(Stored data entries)
»»

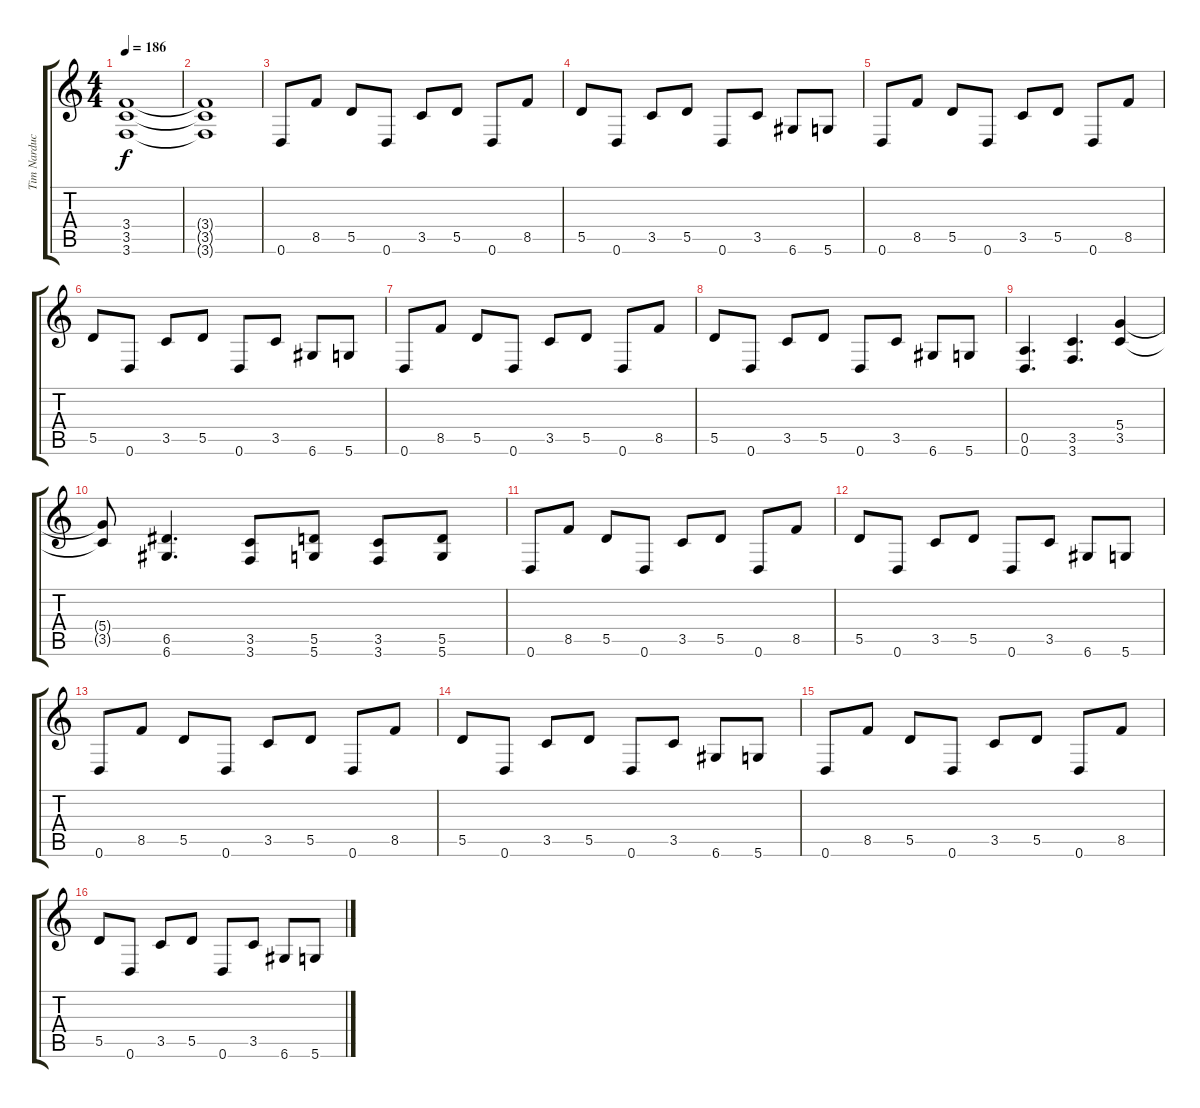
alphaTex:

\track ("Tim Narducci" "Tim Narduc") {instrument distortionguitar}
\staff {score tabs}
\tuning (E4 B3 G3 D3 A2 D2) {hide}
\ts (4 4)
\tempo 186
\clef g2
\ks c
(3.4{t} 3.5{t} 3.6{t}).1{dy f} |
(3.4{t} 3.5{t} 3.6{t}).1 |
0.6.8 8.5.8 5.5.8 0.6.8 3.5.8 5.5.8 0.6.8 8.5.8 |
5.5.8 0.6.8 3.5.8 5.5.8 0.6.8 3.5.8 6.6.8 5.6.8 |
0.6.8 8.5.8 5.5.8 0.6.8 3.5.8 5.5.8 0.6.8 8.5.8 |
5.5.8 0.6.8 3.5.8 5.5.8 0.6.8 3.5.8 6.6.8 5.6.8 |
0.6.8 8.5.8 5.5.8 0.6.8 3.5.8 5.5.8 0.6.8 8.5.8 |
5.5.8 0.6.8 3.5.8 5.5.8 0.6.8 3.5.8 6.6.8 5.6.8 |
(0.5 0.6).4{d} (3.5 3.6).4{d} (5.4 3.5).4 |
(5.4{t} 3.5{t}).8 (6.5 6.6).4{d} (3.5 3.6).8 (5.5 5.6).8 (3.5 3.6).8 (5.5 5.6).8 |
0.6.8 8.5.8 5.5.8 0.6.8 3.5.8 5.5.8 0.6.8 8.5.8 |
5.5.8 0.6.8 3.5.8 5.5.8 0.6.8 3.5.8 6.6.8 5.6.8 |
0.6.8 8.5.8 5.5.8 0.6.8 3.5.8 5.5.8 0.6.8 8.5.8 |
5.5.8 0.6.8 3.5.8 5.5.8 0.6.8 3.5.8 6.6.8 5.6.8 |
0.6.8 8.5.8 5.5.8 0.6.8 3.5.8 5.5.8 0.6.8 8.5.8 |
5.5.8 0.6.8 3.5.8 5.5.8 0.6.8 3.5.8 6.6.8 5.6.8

««

## Goal of the exercise
Reproduce the notation text in the material with "distortionguitar" switched to "overdrivenguitar" and every other character left intact. Omit the pictures from the output.

## The reply
alphaTex:

\track ("Tim Narducci" "Tim Narduc") {instrument overdrivenguitar}
\staff {score tabs}
\tuning (E4 B3 G3 D3 A2 D2) {hide}
\ts (4 4)
\tempo 186
\clef g2
\ks c
(3.4{t} 3.5{t} 3.6{t}).1{dy f} |
(3.4{t} 3.5{t} 3.6{t}).1 |
0.6.8 8.5.8 5.5.8 0.6.8 3.5.8 5.5.8 0.6.8 8.5.8 |
5.5.8 0.6.8 3.5.8 5.5.8 0.6.8 3.5.8 6.6.8 5.6.8 |
0.6.8 8.5.8 5.5.8 0.6.8 3.5.8 5.5.8 0.6.8 8.5.8 |
5.5.8 0.6.8 3.5.8 5.5.8 0.6.8 3.5.8 6.6.8 5.6.8 |
0.6.8 8.5.8 5.5.8 0.6.8 3.5.8 5.5.8 0.6.8 8.5.8 |
5.5.8 0.6.8 3.5.8 5.5.8 0.6.8 3.5.8 6.6.8 5.6.8 |
(0.5 0.6).4{d} (3.5 3.6).4{d} (5.4 3.5).4 |
(5.4{t} 3.5{t}).8 (6.5 6.6).4{d} (3.5 3.6).8 (5.5 5.6).8 (3.5 3.6).8 (5.5 5.6).8 |
0.6.8 8.5.8 5.5.8 0.6.8 3.5.8 5.5.8 0.6.8 8.5.8 |
5.5.8 0.6.8 3.5.8 5.5.8 0.6.8 3.5.8 6.6.8 5.6.8 |
0.6.8 8.5.8 5.5.8 0.6.8 3.5.8 5.5.8 0.6.8 8.5.8 |
5.5.8 0.6.8 3.5.8 5.5.8 0.6.8 3.5.8 6.6.8 5.6.8 |
0.6.8 8.5.8 5.5.8 0.6.8 3.5.8 5.5.8 0.6.8 8.5.8 |
5.5.8 0.6.8 3.5.8 5.5.8 0.6.8 3.5.8 6.6.8 5.6.8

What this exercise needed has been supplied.